Floridians would face about $7.19 billion in post-hurricane taxes to make up the funding shortfalls of state-run Citizens Property Insurance Corp. and the Florida Hurricane Catastrophe Fund should even a 1-in-50-year storm hit the state – a tally that could grow up to $23.9 billion in the case of a much stronger storm – according to new projections submitted to the state Legislature by the Florida Financial Services Commission.

Those figures do represent some progress since 2008, when the state’s insurance programs faced their deepest financial holes. Back then, in the wake of former Gov. Charlie Crist’s market-destroying “reform” legislation, the Cat Fund’s shortfall alone was estimated to be $21.4 billion for a 50-year storm and $25.8 billion for a 100-year storm, compared with $7.15 billion today.

Citizens, which has been slowly building up its private reinsurance protection with a combined $1.75 billion package of traditional and catastrophe bond coverage this year, has seen its assessable shortfalls drop even more dramatically, down just under half to $16.76 billion for a 1-in-250-year storm, just over half to $4.14 billion for a 100-year storm and by more than 90 percent to just $46 million for a 50-year storm.

Despite that progress, the prospects still aren’t very sunny in the Sunshine State. The projections for Citizens, in particular, almost certainly paint an unjustifiably rosy picture. That’s because the Financial Services Commission assumes that, in addition to the $6.38 billion of surplus it is projected to hold at year’s end, Citizens would be able to recover $6.05 billion in reinsurance it would be owed by the Cat Fund itself.
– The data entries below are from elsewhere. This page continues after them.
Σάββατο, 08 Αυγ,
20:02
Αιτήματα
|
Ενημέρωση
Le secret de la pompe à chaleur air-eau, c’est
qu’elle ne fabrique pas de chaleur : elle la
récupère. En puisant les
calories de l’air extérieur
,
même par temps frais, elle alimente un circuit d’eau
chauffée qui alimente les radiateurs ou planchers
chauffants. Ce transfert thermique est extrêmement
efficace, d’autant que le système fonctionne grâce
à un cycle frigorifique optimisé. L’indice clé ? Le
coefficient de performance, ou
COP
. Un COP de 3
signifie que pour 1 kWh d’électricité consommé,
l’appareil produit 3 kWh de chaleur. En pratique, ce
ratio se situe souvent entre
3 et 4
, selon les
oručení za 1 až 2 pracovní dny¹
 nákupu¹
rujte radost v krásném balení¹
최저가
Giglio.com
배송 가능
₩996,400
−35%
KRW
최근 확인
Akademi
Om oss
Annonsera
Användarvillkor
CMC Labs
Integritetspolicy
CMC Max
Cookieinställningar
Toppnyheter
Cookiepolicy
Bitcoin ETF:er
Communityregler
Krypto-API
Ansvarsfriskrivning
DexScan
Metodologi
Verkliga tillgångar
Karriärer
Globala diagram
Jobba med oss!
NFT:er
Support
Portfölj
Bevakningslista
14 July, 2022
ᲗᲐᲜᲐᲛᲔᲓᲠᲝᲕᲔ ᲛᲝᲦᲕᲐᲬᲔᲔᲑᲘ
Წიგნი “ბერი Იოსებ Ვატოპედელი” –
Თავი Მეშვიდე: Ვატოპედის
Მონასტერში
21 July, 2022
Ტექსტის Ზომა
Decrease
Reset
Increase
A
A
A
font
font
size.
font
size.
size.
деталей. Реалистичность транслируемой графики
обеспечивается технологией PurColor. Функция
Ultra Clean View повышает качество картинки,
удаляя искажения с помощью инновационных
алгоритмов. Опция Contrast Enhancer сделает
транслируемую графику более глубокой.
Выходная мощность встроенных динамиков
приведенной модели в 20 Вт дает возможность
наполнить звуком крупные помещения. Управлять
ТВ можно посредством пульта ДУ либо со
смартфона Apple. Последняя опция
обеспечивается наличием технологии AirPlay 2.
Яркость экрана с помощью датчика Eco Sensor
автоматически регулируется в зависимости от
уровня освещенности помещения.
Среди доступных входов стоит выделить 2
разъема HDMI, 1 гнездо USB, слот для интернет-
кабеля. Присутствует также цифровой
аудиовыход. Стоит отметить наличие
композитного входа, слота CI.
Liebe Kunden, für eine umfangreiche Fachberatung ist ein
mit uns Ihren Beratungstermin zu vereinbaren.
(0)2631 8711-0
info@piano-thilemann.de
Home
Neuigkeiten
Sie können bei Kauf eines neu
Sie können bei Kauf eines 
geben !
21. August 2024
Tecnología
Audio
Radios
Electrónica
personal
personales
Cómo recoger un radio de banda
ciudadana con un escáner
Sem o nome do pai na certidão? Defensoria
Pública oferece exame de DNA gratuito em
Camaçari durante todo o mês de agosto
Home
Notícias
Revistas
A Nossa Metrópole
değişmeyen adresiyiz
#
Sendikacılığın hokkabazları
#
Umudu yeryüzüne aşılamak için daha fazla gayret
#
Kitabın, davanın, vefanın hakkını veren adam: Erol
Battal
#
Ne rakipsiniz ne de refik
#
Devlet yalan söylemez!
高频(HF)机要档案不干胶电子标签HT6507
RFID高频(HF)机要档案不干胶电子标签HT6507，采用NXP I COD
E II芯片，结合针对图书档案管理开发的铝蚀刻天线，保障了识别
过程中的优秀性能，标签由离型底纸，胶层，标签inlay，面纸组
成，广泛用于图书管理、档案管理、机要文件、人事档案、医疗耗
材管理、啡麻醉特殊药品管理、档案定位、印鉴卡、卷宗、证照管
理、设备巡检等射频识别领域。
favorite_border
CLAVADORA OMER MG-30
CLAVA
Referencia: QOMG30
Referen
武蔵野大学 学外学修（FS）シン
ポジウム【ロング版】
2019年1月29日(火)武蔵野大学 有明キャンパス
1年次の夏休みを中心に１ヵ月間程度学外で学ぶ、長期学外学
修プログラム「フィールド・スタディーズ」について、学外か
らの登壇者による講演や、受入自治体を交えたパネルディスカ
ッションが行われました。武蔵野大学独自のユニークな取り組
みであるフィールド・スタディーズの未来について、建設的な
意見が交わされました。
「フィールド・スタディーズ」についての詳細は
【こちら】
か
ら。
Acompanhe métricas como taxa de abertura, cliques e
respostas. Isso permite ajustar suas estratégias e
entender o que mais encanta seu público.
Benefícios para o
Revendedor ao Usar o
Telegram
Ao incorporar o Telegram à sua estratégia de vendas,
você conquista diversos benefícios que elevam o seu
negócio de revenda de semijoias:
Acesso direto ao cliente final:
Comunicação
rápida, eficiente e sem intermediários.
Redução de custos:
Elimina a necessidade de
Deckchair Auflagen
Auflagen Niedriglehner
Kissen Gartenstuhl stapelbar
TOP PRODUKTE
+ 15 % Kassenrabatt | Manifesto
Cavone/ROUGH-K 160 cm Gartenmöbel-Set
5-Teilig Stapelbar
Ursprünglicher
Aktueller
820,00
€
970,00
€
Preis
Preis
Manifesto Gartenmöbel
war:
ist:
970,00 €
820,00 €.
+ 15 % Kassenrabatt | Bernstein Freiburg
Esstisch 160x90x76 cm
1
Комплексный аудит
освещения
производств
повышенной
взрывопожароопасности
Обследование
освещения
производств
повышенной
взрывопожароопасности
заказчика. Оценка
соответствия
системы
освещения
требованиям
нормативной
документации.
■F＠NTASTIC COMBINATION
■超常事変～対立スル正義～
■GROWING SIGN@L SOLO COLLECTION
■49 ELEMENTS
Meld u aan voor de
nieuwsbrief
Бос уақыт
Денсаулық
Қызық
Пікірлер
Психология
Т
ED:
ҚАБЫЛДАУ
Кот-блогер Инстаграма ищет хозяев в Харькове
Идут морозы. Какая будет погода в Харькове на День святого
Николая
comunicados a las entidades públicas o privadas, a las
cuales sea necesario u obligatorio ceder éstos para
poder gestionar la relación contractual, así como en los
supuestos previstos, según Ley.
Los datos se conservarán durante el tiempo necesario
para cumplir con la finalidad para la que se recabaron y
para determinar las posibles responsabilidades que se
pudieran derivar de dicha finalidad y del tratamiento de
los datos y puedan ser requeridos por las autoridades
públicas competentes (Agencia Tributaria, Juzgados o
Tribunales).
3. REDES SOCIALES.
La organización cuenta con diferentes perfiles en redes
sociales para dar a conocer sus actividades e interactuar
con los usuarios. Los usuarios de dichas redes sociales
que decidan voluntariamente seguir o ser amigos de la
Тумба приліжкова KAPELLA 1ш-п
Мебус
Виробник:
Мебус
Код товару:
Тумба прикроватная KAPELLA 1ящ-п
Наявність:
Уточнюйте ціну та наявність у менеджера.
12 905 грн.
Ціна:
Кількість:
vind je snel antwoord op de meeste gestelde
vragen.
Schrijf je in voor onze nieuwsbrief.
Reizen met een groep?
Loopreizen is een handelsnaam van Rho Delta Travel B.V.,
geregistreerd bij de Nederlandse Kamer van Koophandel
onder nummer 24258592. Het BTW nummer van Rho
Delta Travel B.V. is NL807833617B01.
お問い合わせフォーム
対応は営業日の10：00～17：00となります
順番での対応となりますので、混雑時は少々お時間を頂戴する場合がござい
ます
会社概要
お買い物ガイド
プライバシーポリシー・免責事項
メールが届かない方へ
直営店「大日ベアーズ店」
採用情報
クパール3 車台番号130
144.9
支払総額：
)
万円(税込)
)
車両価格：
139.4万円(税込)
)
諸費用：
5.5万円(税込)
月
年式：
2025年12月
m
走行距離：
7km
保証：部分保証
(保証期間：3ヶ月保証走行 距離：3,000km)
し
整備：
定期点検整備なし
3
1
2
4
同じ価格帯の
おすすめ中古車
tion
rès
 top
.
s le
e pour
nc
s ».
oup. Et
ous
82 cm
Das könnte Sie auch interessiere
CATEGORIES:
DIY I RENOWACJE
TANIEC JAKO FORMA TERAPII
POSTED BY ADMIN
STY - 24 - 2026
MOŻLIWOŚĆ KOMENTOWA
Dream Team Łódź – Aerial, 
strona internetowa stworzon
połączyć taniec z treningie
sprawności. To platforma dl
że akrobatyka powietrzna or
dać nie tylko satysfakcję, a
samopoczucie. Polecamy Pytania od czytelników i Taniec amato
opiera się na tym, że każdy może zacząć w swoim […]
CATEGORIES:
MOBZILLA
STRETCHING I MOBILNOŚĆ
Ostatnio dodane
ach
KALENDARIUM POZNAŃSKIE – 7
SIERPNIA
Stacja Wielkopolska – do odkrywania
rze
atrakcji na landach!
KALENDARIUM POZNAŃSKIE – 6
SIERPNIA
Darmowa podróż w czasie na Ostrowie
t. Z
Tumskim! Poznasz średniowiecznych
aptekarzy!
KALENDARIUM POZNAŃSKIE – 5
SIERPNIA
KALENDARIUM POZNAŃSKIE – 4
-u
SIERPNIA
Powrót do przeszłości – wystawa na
It takes just a glance at the Cat Fund’s projections to see the problem with that assumption. The Cat Fund, which provides $17 billion of mandatory coverage to the Florida residential property insurance market, faces probable maximum losses of $54.93 billion in the event of a 100-year storm or a truly staggering $82.42 billion in the event of a 250-year storm.

But speculating about those larger scenarios is, in a sense, utterly irrelevant, when even a 50-year storm, with a PML of $37.25 billion, would wipe out the fund completely. Even that relatively modest sized storm would require the fund turn to the capital markets to fund its full $7.15 billion shortfall. And as the fund’s own management and advisors have been warning for some time now, that is simply not likely to go well. The Financial Services Commission itself notes in the report that “it is uncertain whether the FHCF could in fact complete a bond issue or series of bond issues of the size necessary to pay all covered losses at assumed interest rates or at any interest rate in a timely manner.”

If long‐term bonding in sufficient amounts is not immediately available, the FHCF would need to explore alternatives, including the levying of emergency assessments with no financing, a staged financing schedule and/or interim financing alternatives. The FHCF statute provides that the FHCF’s liability is limited to the amount it can actually raise from bonding and other available claims payment sources.

To translate that into terms everyone can understand, if the Cat Fund can’t raise the amounts it needs to pay all of its claims, it can, by law, simply shirk that responsibility. And that includes its more than $6 billion responsibility to Citizens.

Bearing those concerns in mind, the worst case scenario for Florida isn’t $7 billion in new taxes, or even $24 billion in new taxes. The worst case scenarios is that state lawmakers aren’t able to find the political spine to pass real reforms before the next storm hits, and takes down the entire insurance market with it.